Top of TASK DATA

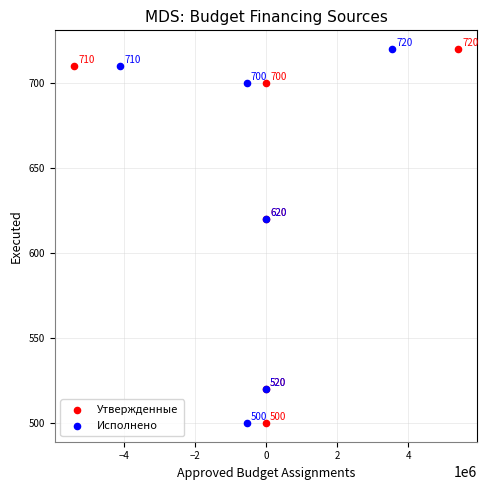

What are all the series names shown in the legend?

Утвержденные, Исполнено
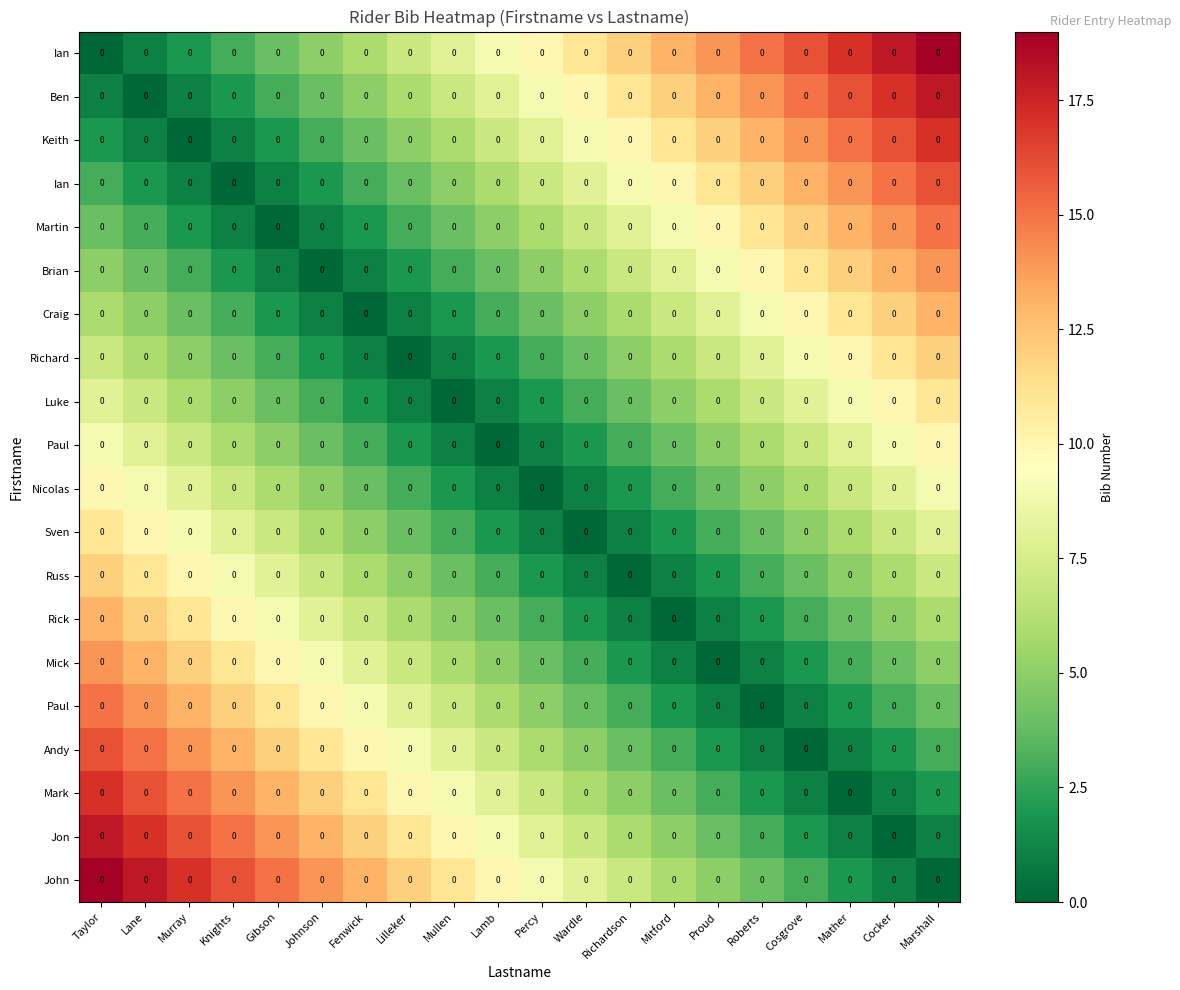

How many data points does each series have?

20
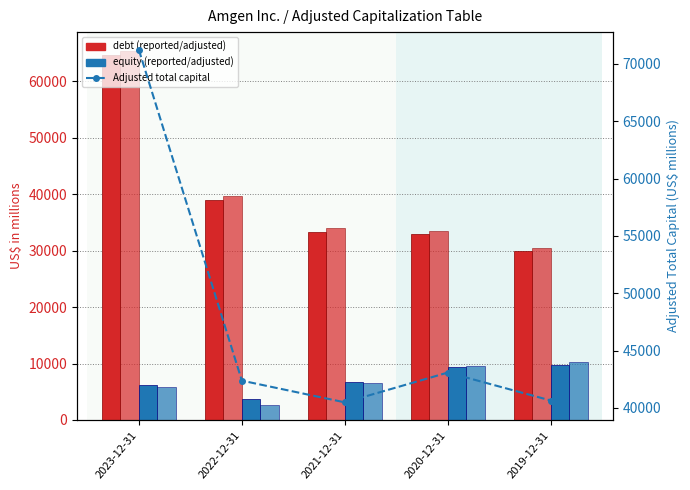

Which series has the largest total across all categories?

Adjusted total capital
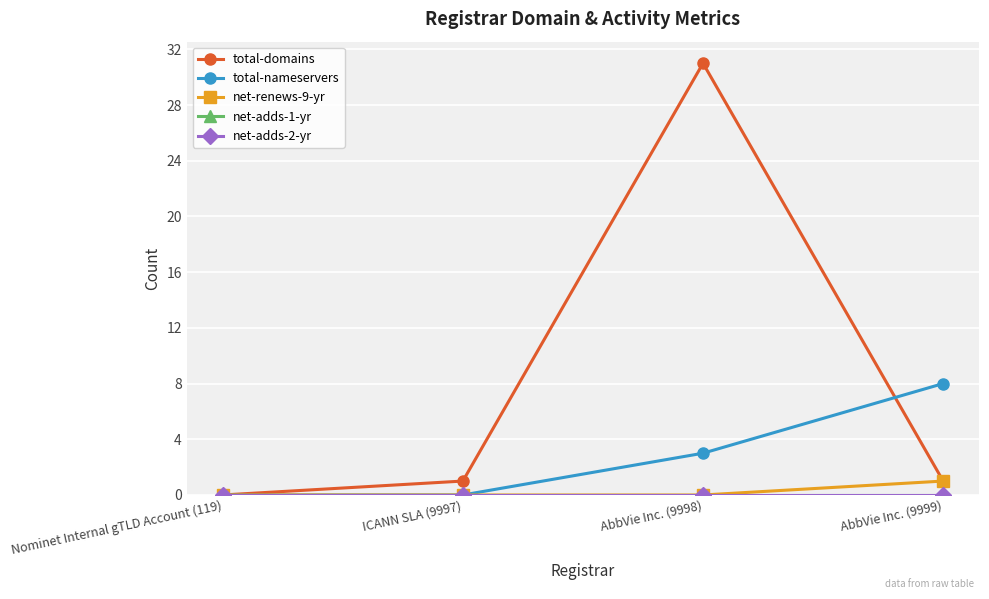

Which has a higher value, ICANN SLA (9997) or Nominet Internal gTLD Account (119)?

ICANN SLA (9997)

Bottom of TASK DATA

*PROBLEM TO WORK ON:* Put each line of the material into a Markdown table with the columns Row and Line, numbering the rows and skipping blank lines. Leave the pictures out of the table.

*TASK RESPONSE:*
| Row | Line |
|---|---|
| 1 | What are all the series names shown in the legend? |
| 2 | Утвержденные, Исполнено |
| 3 | How many data points does each series have? |
| 4 | 20 |
| 5 | Which series has the largest total across all categories? |
| 6 | Adjusted total capital |
| 7 | Which has a higher value, ICANN SLA (9997) or Nominet Internal gTLD Account (119)? |
| 8 | ICANN SLA (9997) |